*Exercise details:* Would you transcribe the whole listing exactly and drop its images?

*Data segment:*

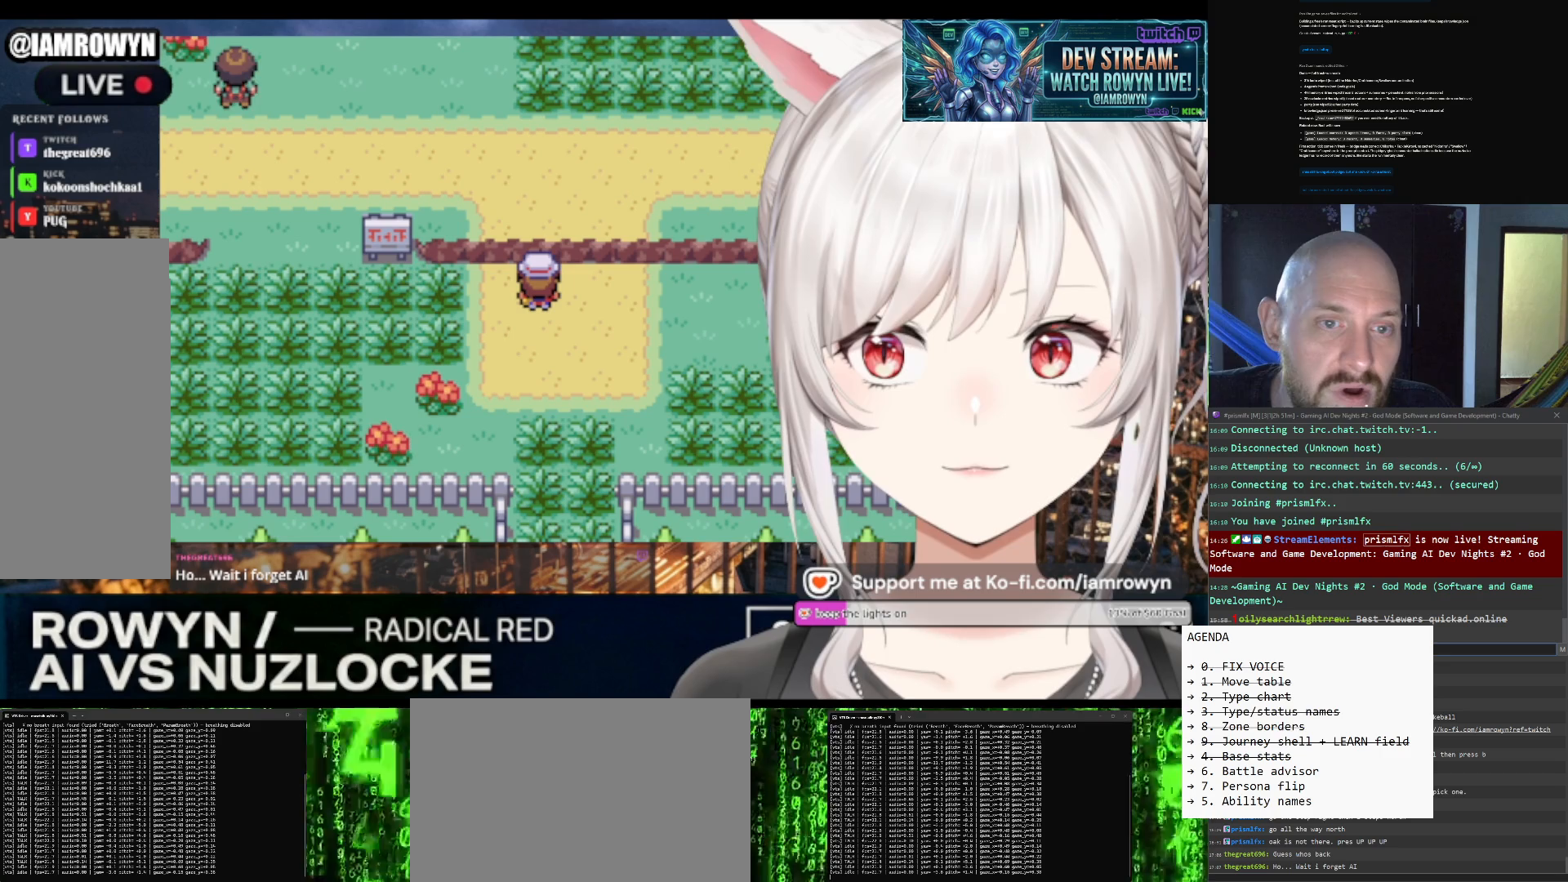
{"buttons": ["B"], "events": []}
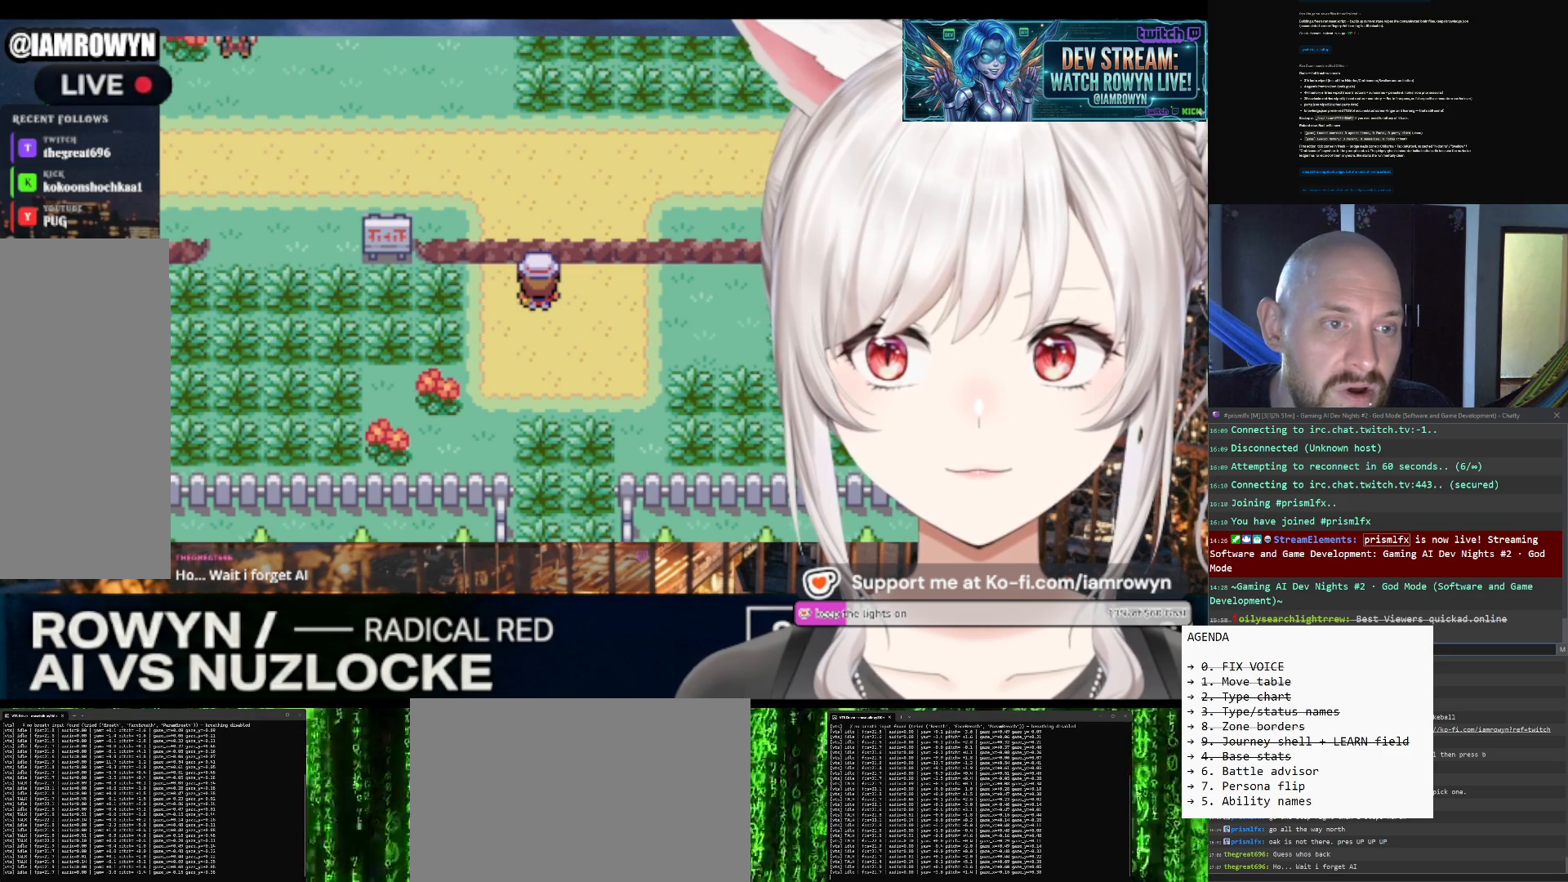
{"buttons": ["B"], "events": []}
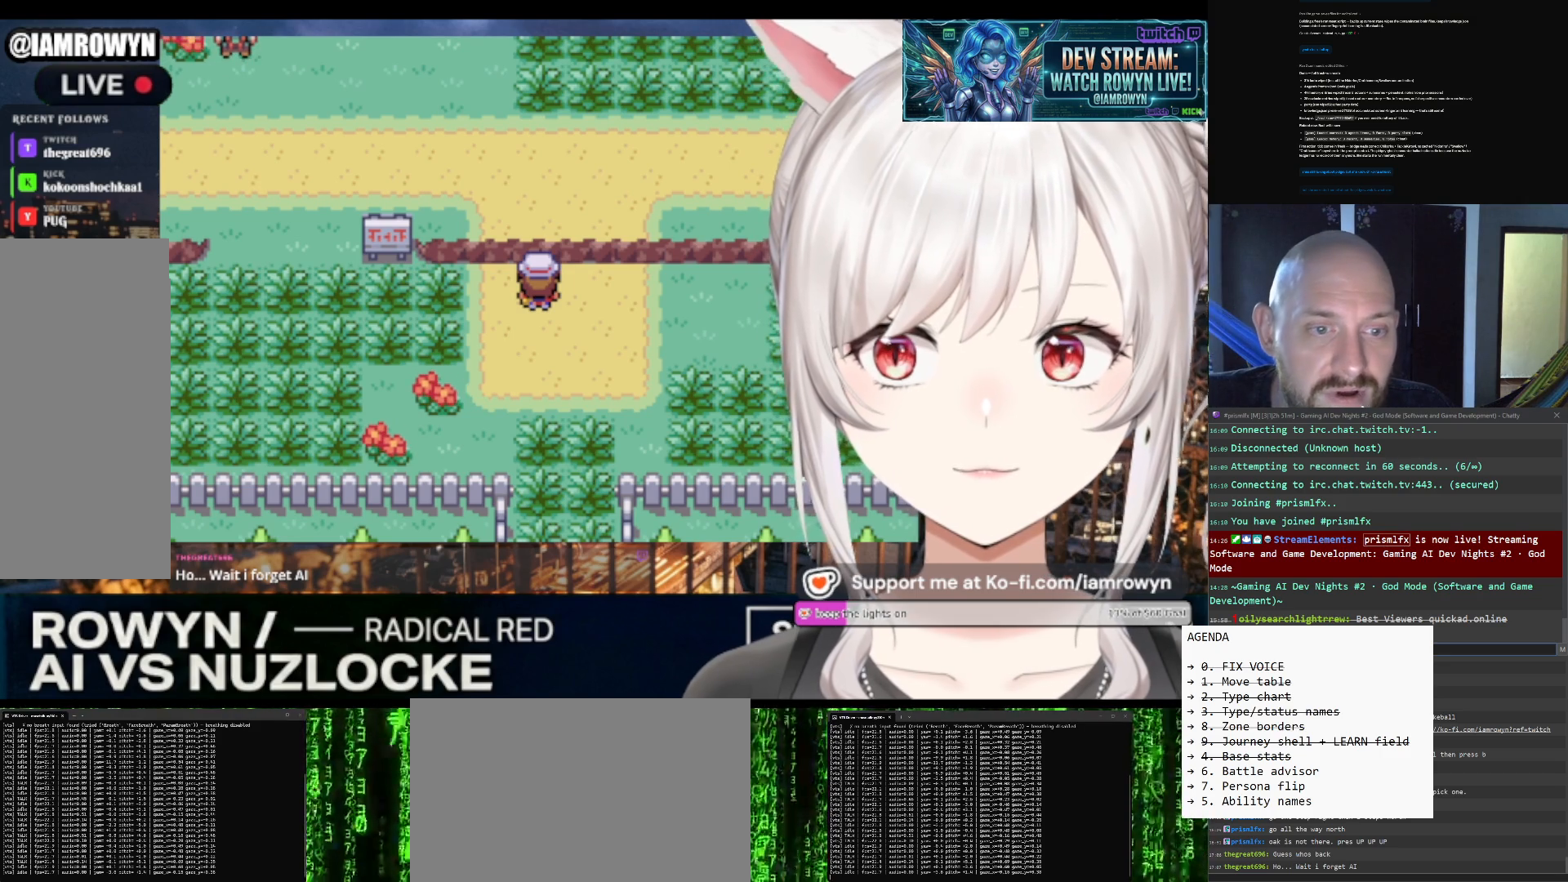
{"buttons": ["B"], "events": []}
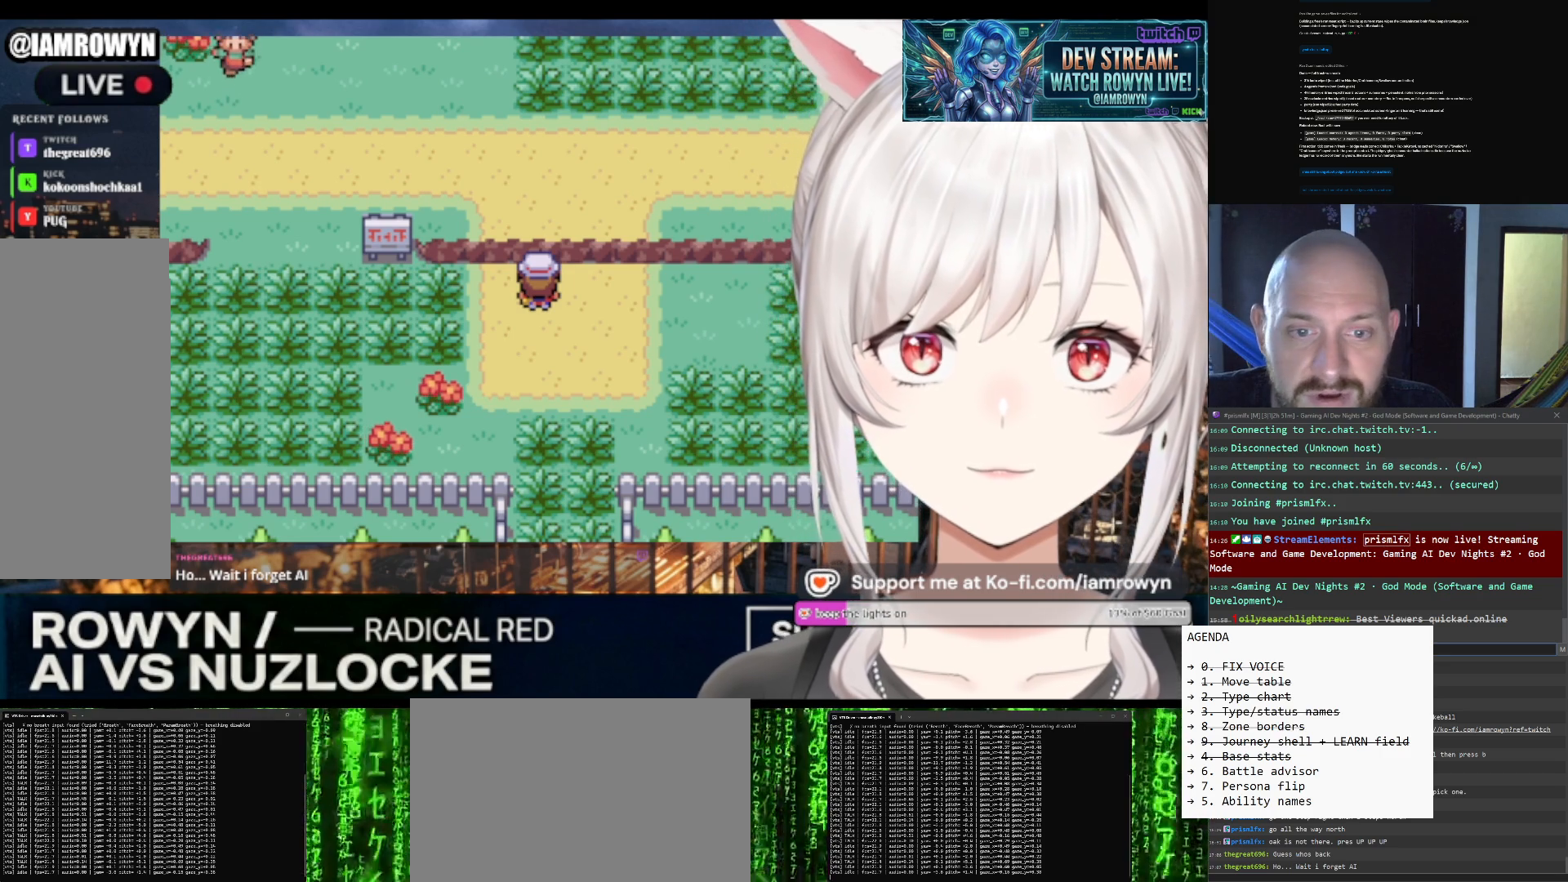
{"buttons": ["B"], "events": []}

*Solution:*
{"buttons": ["B"], "events": []}
{"buttons": ["B"], "events": []}
{"buttons": ["B"], "events": []}
{"buttons": ["B"], "events": []}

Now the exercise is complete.